SOURCE RECORDS below:

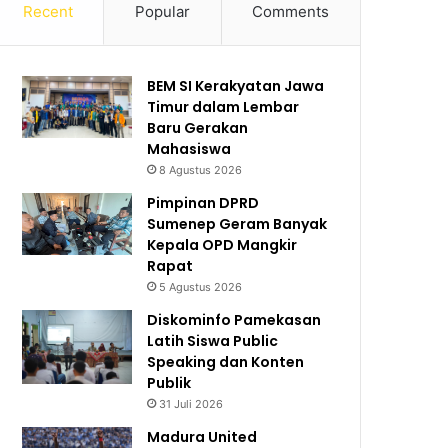
Recent
Popular
Comments
BEM SI Kerakyatan Jawa
Timur dalam Lembar
Baru Gerakan
Mahasiswa
8 Agustus 2026
Pimpinan DPRD
Sumenep Geram Banyak
Kepala OPD Mangkir
Rapat
5 Agustus 2026
Diskominfo Pamekasan
Latih Siswa Public
Speaking dan Konten
Publik
31 Juli 2026
Madura United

End of SOURCE RECORDS.

*ASSIGNED TASK:*
Would you set down the entries exactly as given, minus their pictures?

*EXERCISE ANSWER:*
Recent
Popular
Comments
BEM SI Kerakyatan Jawa
Timur dalam Lembar
Baru Gerakan
Mahasiswa
8 Agustus 2026
Pimpinan DPRD
Sumenep Geram Banyak
Kepala OPD Mangkir
Rapat
5 Agustus 2026
Diskominfo Pamekasan
Latih Siswa Public
Speaking dan Konten
Publik
31 Juli 2026
Madura United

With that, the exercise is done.